Fortunately, what I do have are a few bottles of essential oils that I had purchased when I was in Auroville last year. I’ve created a simple ritual around these fragrances.
- When I enter my bath, I spend some time smelling the soap.
- At night, before I go to sleep I take a few deep breaths from a bottle of essential oils.
Two simple practices, but they’re helping me take small steps towards healing every day.
Stimulate the sense of touch
Emotional numbness and a sense of disassociation with oneself go together. Something that’s helping me overcome this sense of disassociation is the simple act of hugging myself. It’s such a simple practice but so wonderfully effective. I came across this idea in a random blog post a long time back. The author said that she hugged herself every day. It was part of her daily routine. It felt like a strange idea at that time and I quietly buried it. Back then I was into more serious spiritual literature. I wanted to do Yoga or Qi-Gong or Tai-Chi. Compared to these practices, hugging myself felt childish and silly.

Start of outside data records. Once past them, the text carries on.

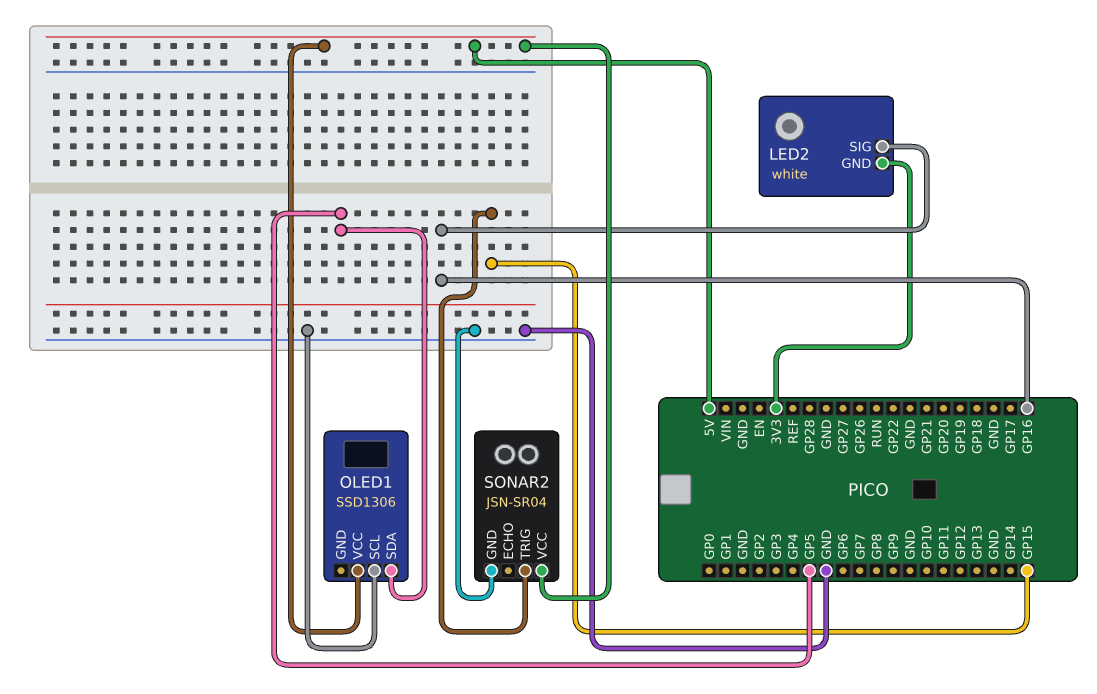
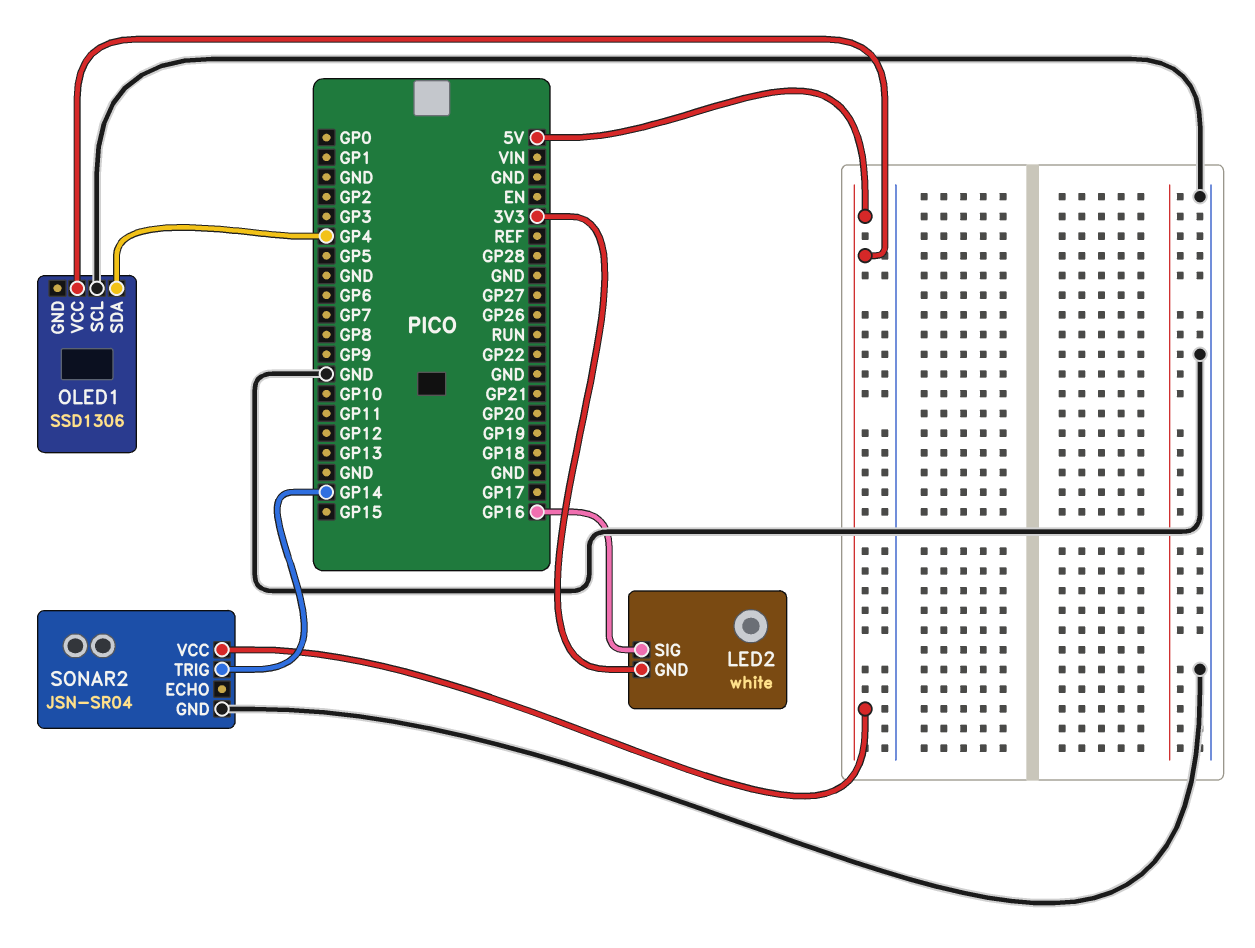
OLED1 pin SDA: GP5 -> GP4
SONAR2 pin TRIG: GP15 -> GP14

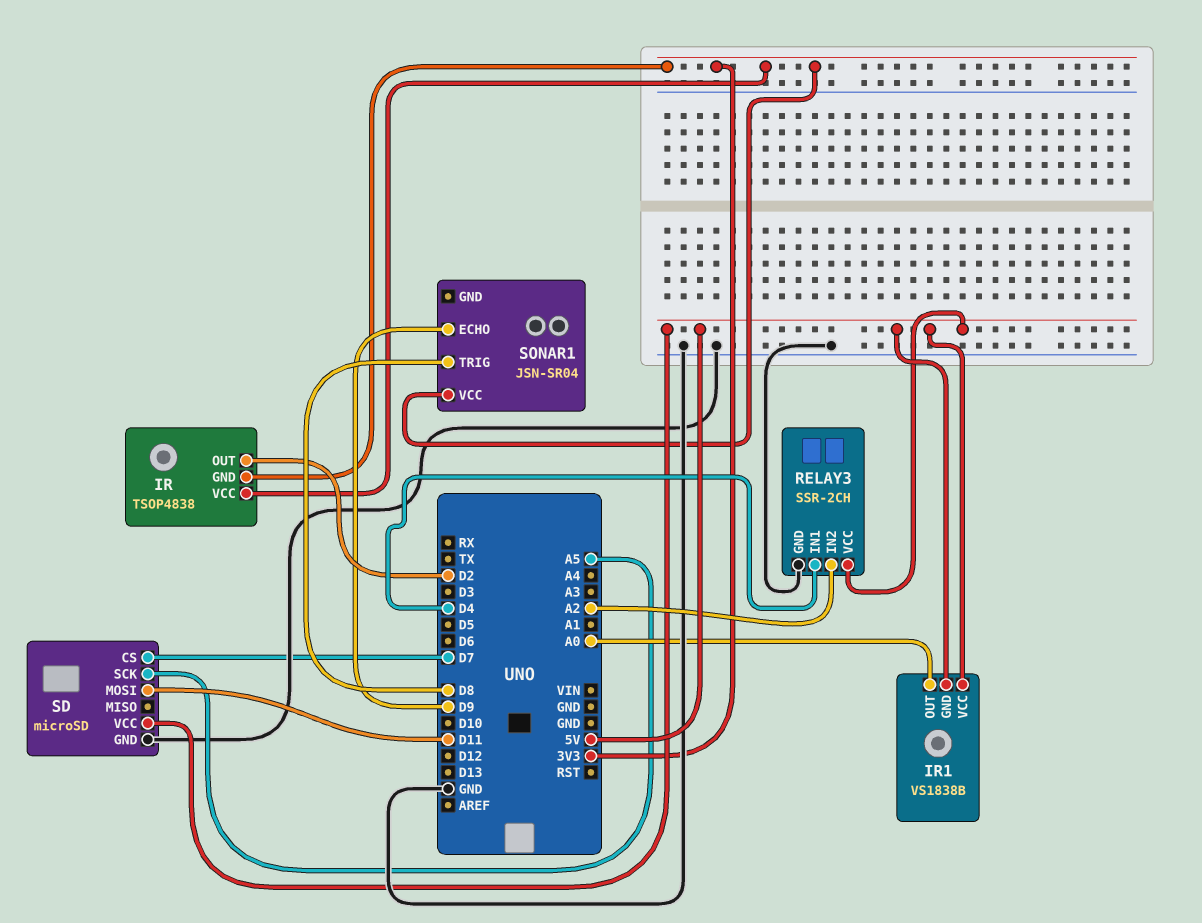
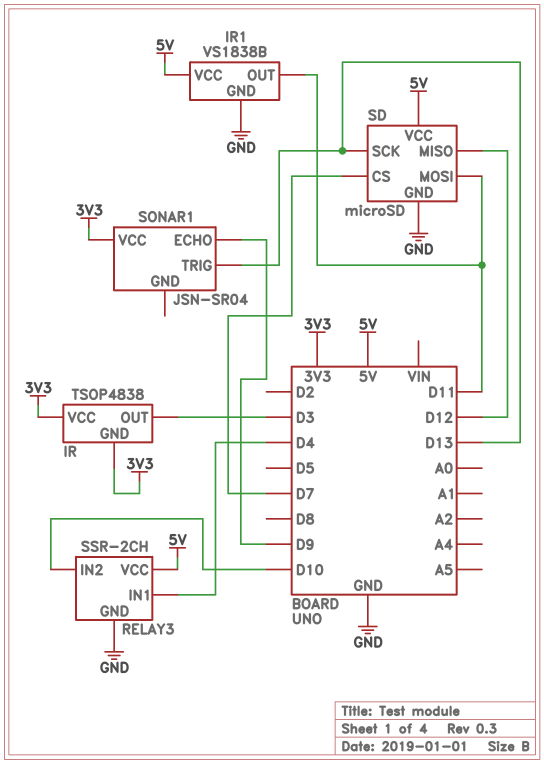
IR pin OUT: D2 -> D3
IR1 pin GND: 5V -> GND
IR1 pin OUT: A0 -> D11
RELAY3 pin IN2: A2 -> D10
SD pin MISO: none -> D12
SD pin SCK: A5 -> D13
SONAR1 pin TRIG: D8 -> D13

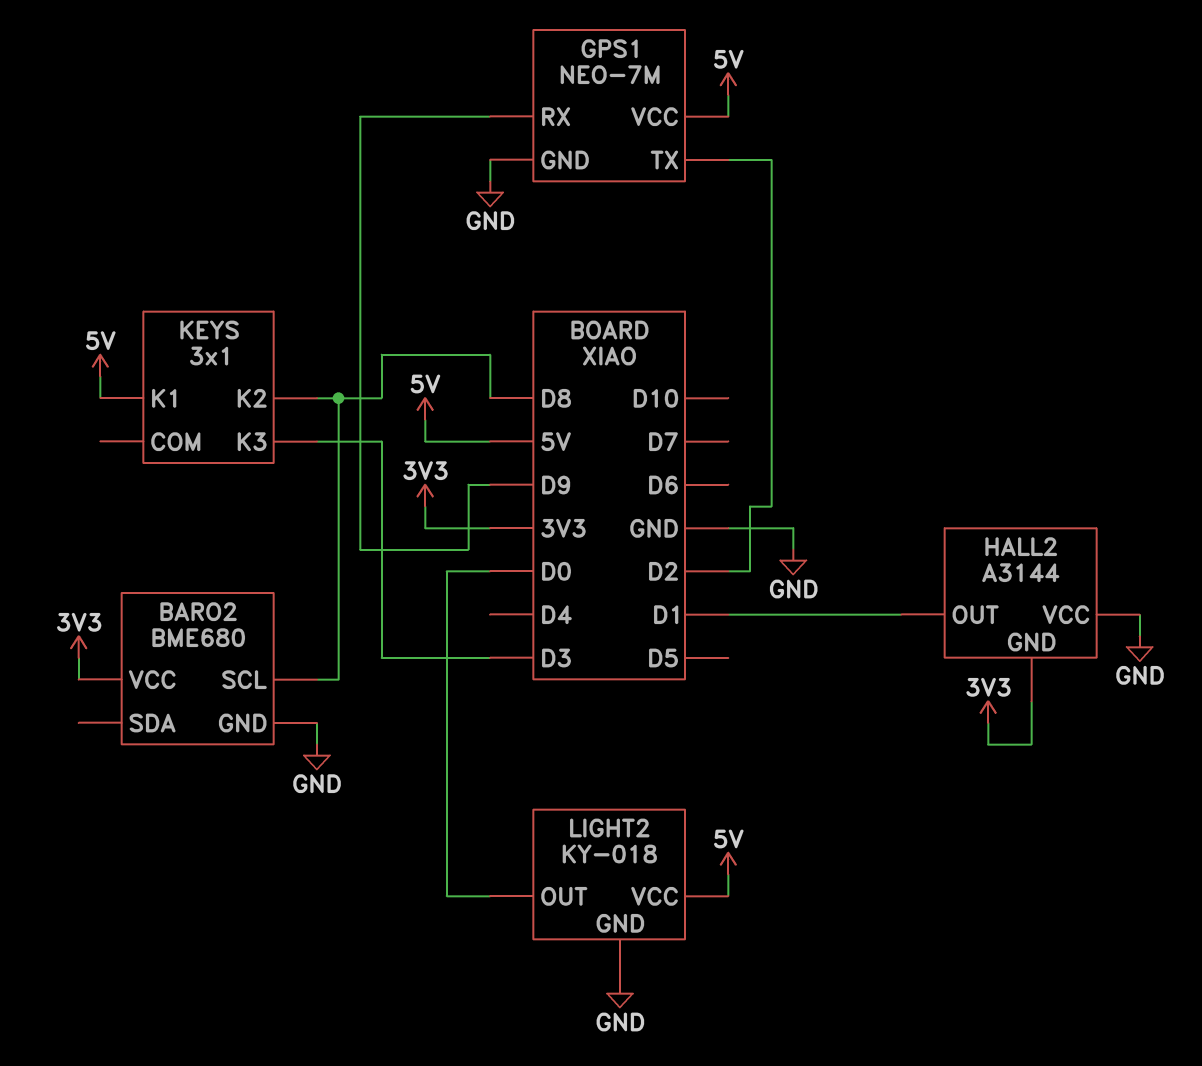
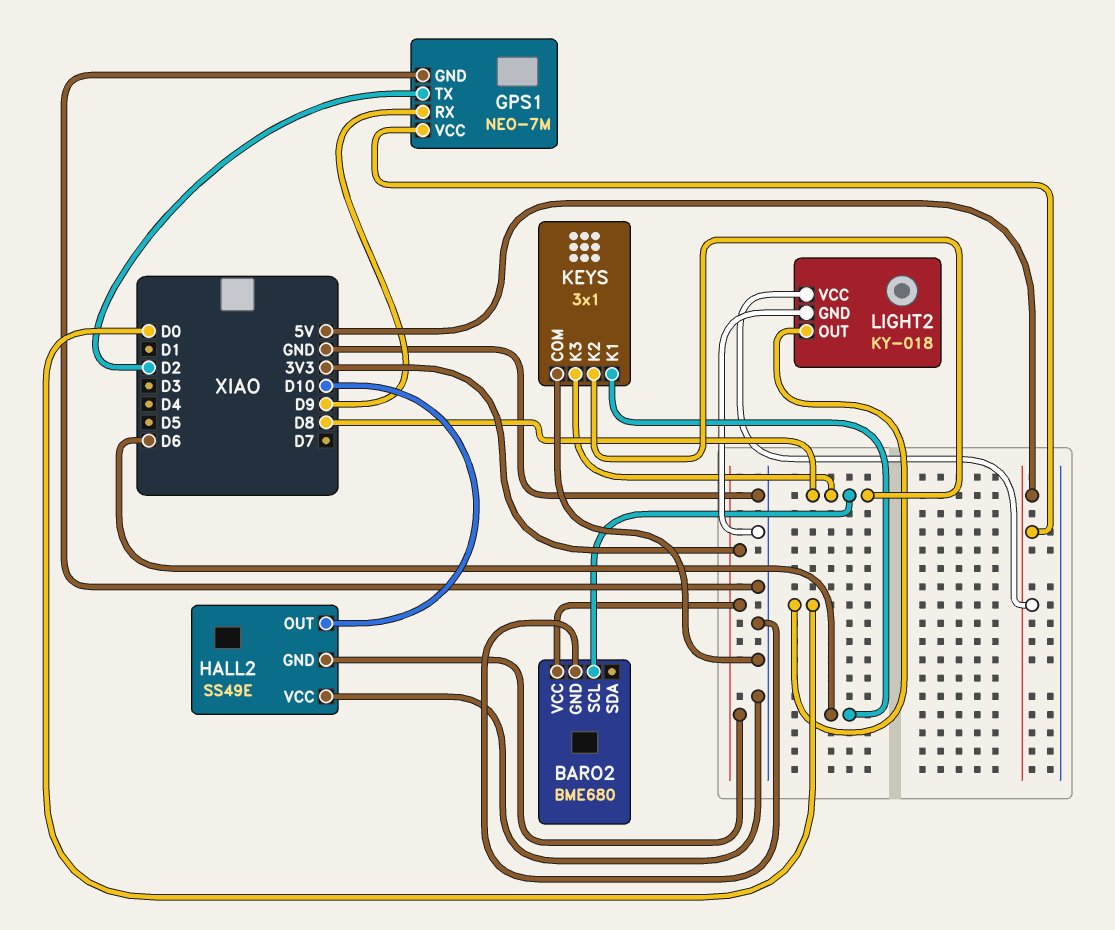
HALL2: A3144 -> SS49E
HALL2 pin OUT: D1 -> D10
KEYS pin COM: none -> GND
KEYS pin K1: 5V -> D6
KEYS pin K3: D3 -> D8

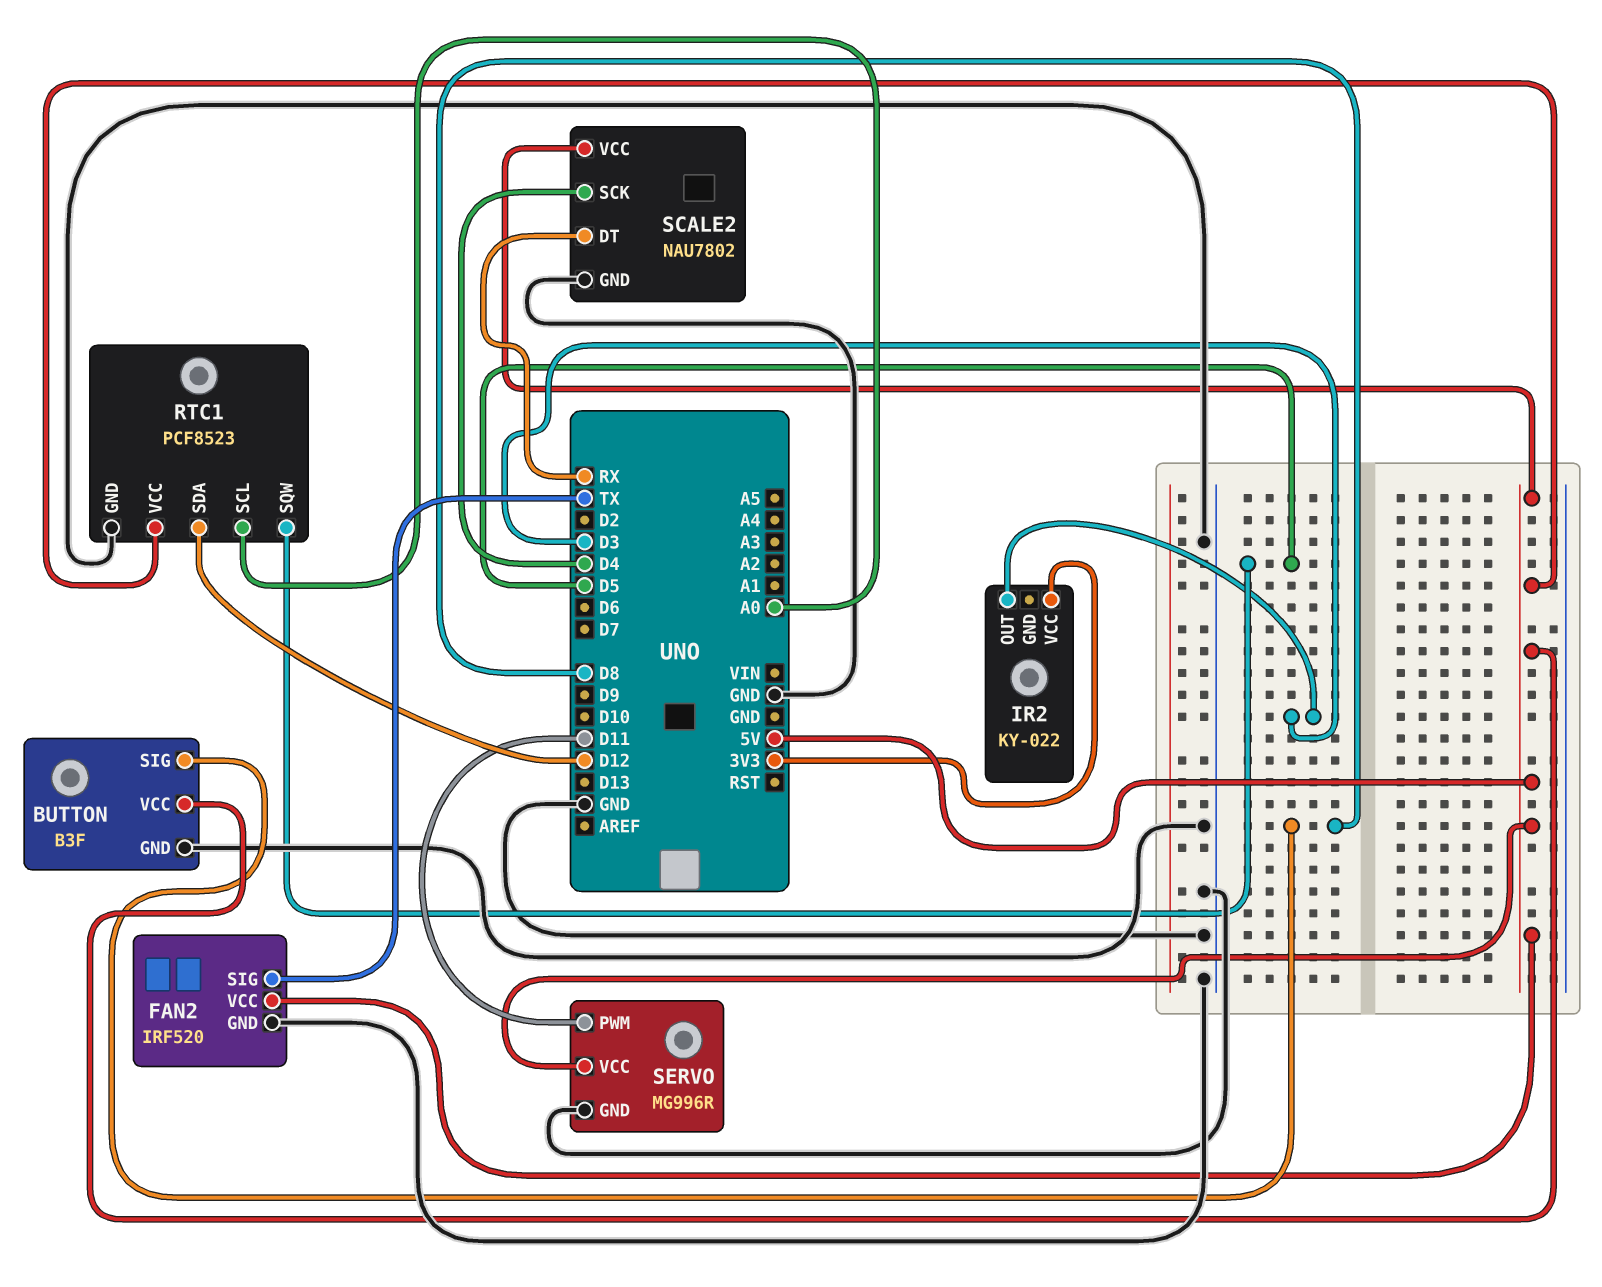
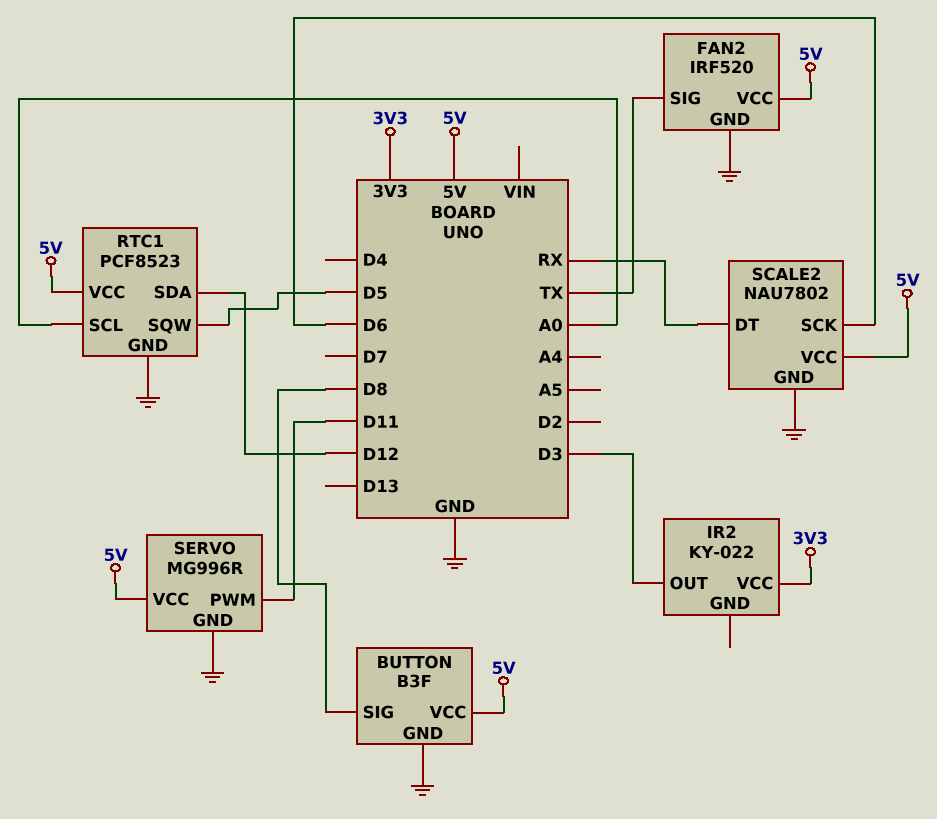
SCALE2 pin SCK: D4 -> D6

Fortunately for me, my subconscious is wiser than I am. It quietly filed away the gem that I had buried. The idea resurfaced when I was thinking of how to reconnect with my senses. This time it did not feel strange or wishy-washy. I tried it immediately. I hugged myself for some time and it felt absolutely wonderful. I felt a sense of peace.
Since then, hugging myself is the first thing I do when I wake up in the morning and the last thing I do before going to sleep.
I’ve also added two more, equally simple, practices to stimulate my sense of touch.
I rub my whole body vigorously in the morning. Rubbing my body not only helps me reconnect with myself but something special happens when I rub my shoulders. It’s as if a burden gets released. I feel light after rubbing my shoulders for some time. Maybe I have been carrying subconscious burdens that get released when I rub my shoulders.
The last practice for my sense of touch is holding my tea mug with both my hands as I drink my tea. The warmth of the hot tea mug feels wonderful and it gives a special sort of magic to my breakfast.
Stimulate the sense of taste
This one’s really simple. I try to savor the taste of the foods that I enjoy.
I don’t practice conscious eating. It sounds too heavy. I normally watch TV during lunch and dinner because that’s the only time of the day when I watch television.
But I love tea. Regular Indian Masala Chai. I savor the taste of tea as I hold the mug with both my hands stimulating touch and taste at the same time.
I also love chocolate, so I eat a small piece of chocolate every night after dinner and enjoy the experience to the fullest.
Stimulate the sense of sight
I enjoy nature. Nowadays, I work with a Pomodoro timer which rings after 20 minutes. I get up in these intervals, stretch a bit and look out my window at the trees, the mountains that are at a distance but I can still see their outline and the sky.
Looking in the distance, at nature, after spending time with the computer is good for the eyes and it also helps me reconnect with my sense of sight.
Stimulate the sense of sound
I’ve kept this one also very simple. I have a playlist of songs that motivate me to reconnect with myself and my dreams. I play this list every day while having breakfast. I play the same list of songs every day.
Each of these practices is very simple and I don’t have to go out of my way to do them. They simply melt into my daily routine. I also don’t overdo any of them. I’ve learned the dangers of overdoing and burning out. Having learned them the hard way I try my best to take tiny regular steps.
I’m still healing so none of these practices is a magic bullet but I can feel the difference they are making in my life, slowly and steadily.
If you are dealing with emotional numbness, I hope you find these simple practices helpful or you might use them as a launching pad for your own personalized set of practices. Whatever works is what’s best for each of us. I wish you good luck and healing!